Je n’ai point caché aux principaux citoyens que, s’ils étaient regardés en France comme les organes et les partisans d’un homme dont le ministère n’a pas une opinion avantageuse, ils indisposeraient certainement nos illustres médiateurs, et ils pourraient rendre leur cause odieuse. Je puis vous protester qu’ils m’ont tous assuré qu’ils avaient pris leur parti sans lui, et qu’il était plutôt de leur avis qu’ils ne s’étaient rangés du sien. Je vous dirai plus, ils n’ont vu les Lettres de la montagne qu’après qu’elles ont été imprimées : cela peut vous surprendre, mais cela est vrai.

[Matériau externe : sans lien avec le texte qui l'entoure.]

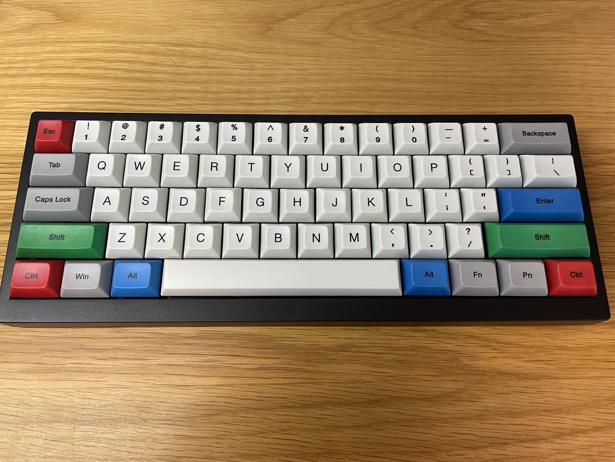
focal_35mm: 26
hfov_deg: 67.3
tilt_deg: -66.4
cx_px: 308
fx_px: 462
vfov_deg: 53.1
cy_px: 231
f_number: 1.6
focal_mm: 4.2
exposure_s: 1/50
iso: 100
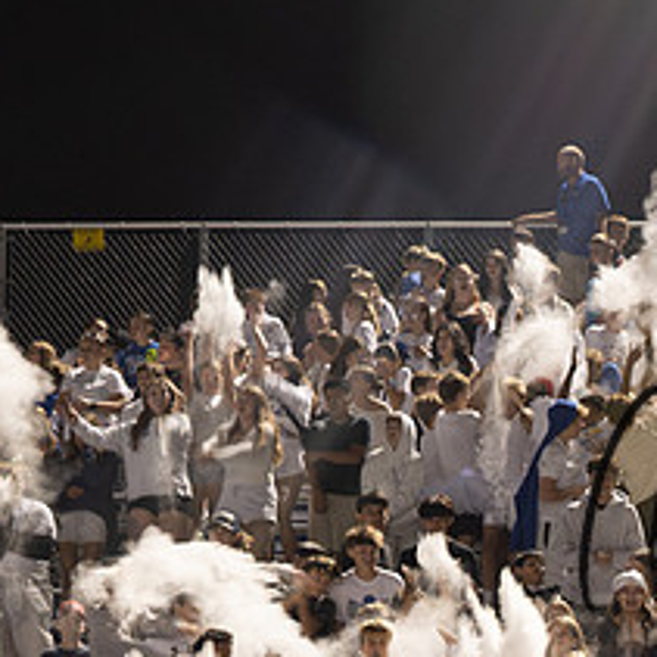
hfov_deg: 8.5
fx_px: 4380
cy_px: 713
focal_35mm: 204
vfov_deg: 8.5
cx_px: 685
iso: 2500
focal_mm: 70
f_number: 6.3
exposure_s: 1/80
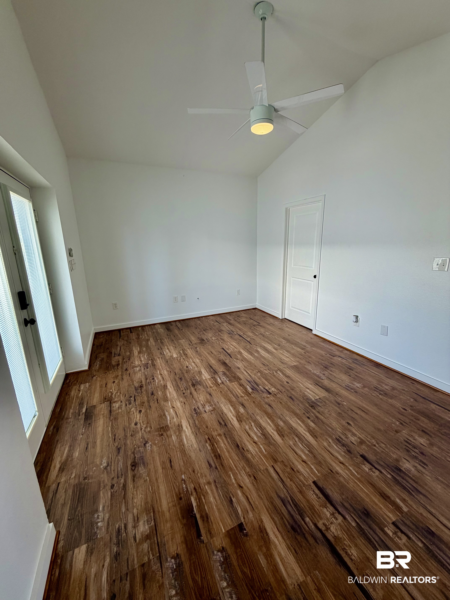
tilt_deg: -13.1
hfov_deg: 85.7
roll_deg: +1.0
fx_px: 243
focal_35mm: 14
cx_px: 225
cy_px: 300
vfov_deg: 102.1
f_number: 2.2
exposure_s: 1/120
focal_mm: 2.22
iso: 125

J’ai dit les mêmes choses à M. Lullin, secrétaire d’État, quand il m’a fait l’honneur de venir à ma campagne. Je vois avec douleur les jalousies, les divisions, les inquiétudes s’accroître ; non que je craigne que ces petites émotions aillent jusqu’au trouble et au tumulte ; mais il est triste de voir une ville remplie d’hommes vertueux et instruits, et qui a tout ce qu’il faut pour être heureuse, ne pas jouir de sa prospérité.

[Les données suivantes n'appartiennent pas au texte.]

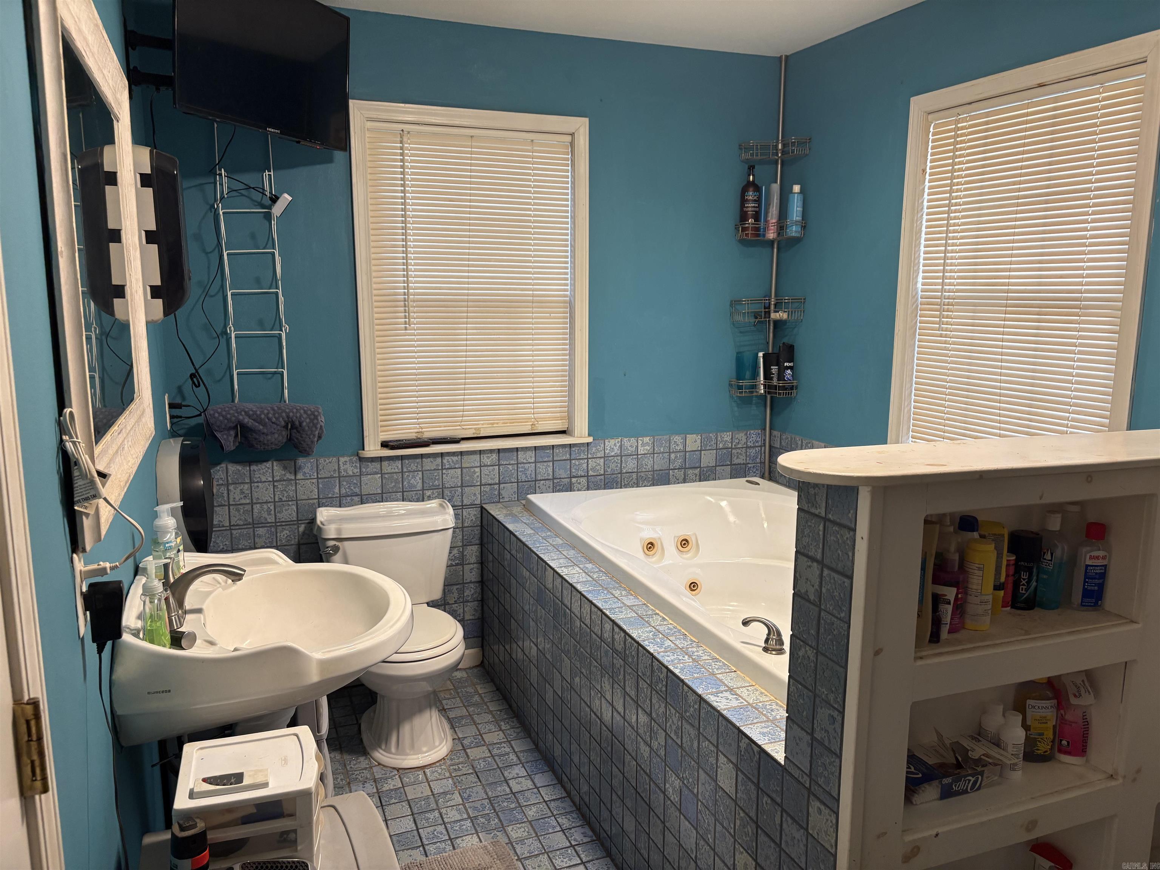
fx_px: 871
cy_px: 435
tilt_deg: -9.8
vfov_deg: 53.1
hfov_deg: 67.3
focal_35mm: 26
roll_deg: +0.2
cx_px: 580
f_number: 1.6
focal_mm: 5.96
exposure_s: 1/60
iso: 125
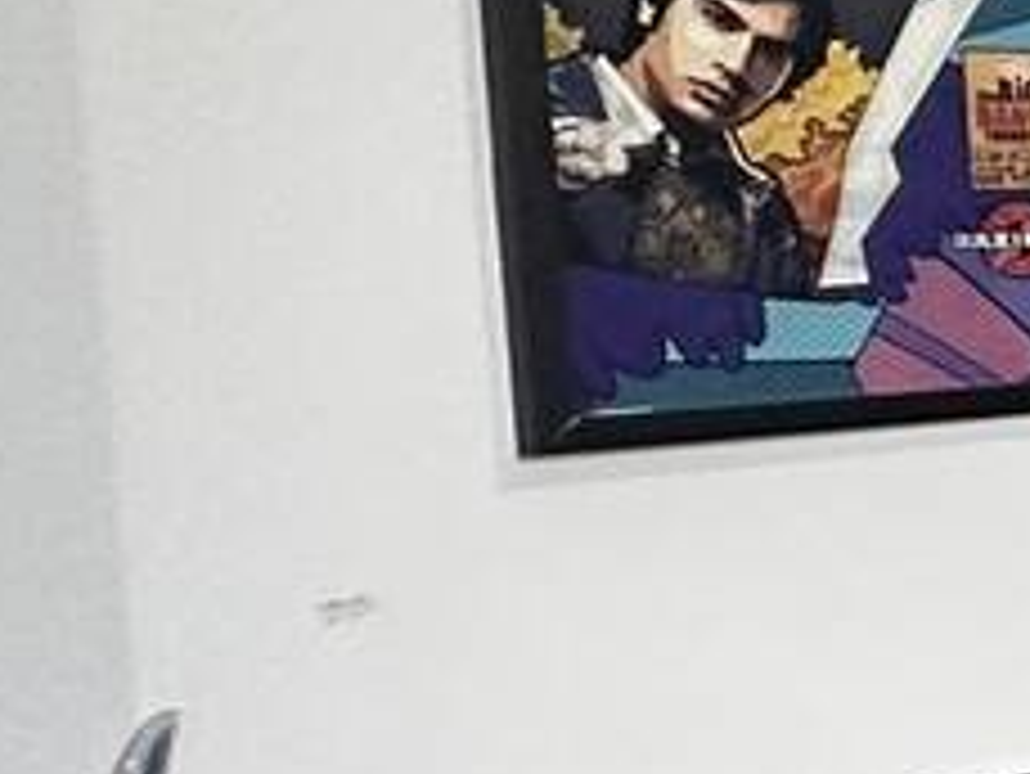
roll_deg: +0.2
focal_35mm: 88
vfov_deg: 16.8
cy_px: 351
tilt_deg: -5.2
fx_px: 2620
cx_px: 3063
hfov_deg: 11.6
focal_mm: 2.22
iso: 320
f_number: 2.2
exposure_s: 1/120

Je suis bien loin de croire que je puisse être utile ; mais j’entrevois (en me trompant peut-être) qu’il n’est pas impossible de rapprocher les esprits. Il est venu chez moi des citoyens qui m’ont paru joindre de la modération et des lumières. Je ne vois pas que, dans les circonstances présentes, il fût mal à propos que deux de vos magistrats des plus conciliants me fissent l’honneur de venir dîner à Ferney, et qu’ils trouvassent bon que deux des plus sages citoyens s’y rencontrassent. On pourrait, sous votre bon plaisir, inviter un avocat en qui les deux partis auraient confiance.

Quand cette entrevue ne servirait qu’à adoucir les aigreurs, et à faire souhaiter une conciliation nécessaire, ce serait beaucoup, et il n’en pourrait résulter que du bien. Il ne m’appartient pas d’être conciliateur ; je me borne seulement à prendre la liberté d’offrir un repas où l’on pourrait s’entendre. Ce dîner n’aurait point l’air prémédité, personne ne serait compromis, et j’aurais l’avantage de vous prouver mes tendres et respectueux sentiments pour vous, monsieur, pour toute votre famille, et pour les magistrats qui m’honorent de leurs bontés.

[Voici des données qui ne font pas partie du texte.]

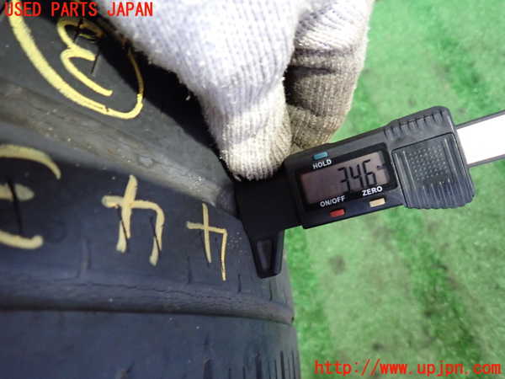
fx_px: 365
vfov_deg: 54.9
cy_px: 190
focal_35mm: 25
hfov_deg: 69.4
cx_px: 252
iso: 640
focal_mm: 4.5
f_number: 2
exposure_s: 1/30
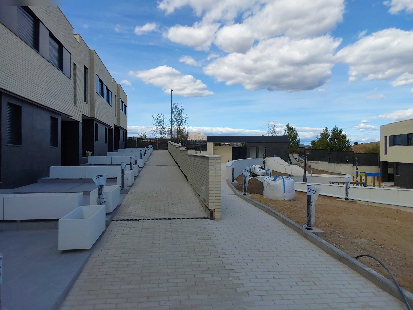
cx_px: 206
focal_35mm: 28
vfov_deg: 49.7
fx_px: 334
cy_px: 155
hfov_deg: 63.4
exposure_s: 1/2394
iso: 50
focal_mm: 2.91
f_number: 1.9
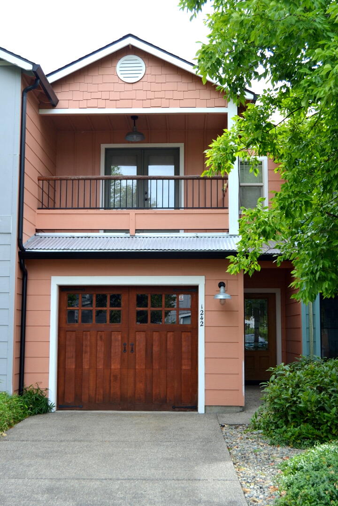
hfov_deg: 29.9
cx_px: 169
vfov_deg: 43.6
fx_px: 634
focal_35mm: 45
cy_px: 253
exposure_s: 1/125
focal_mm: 30
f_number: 5.6
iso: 100
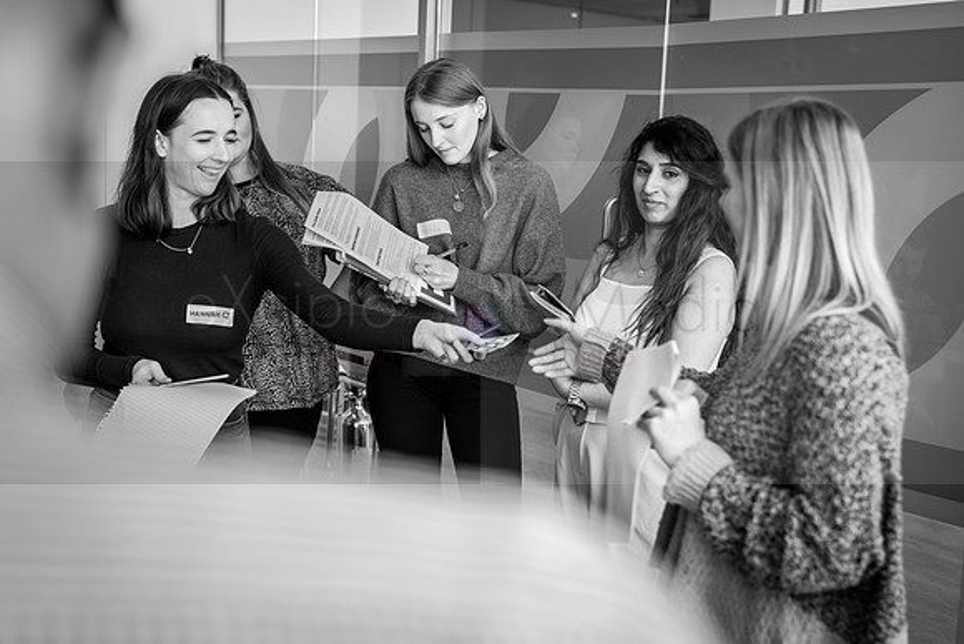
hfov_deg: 41.7
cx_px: 547
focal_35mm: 47
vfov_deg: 28.6
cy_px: 336
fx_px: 1264
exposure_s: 1/160
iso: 100
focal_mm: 41
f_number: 2.8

  1. Voyez le titre dans une note de la page 109.
  2. L’ouvrage de G. Keate avait paru en 1761. La traduction française est intitulée Abrégé de l’histoire de Genève et de son gouvernement ancien et moderne, traduit de l’anglais par A. Lorowich, avec quelques notes du traducteur ; Londres (Genève), 1774, in-8o.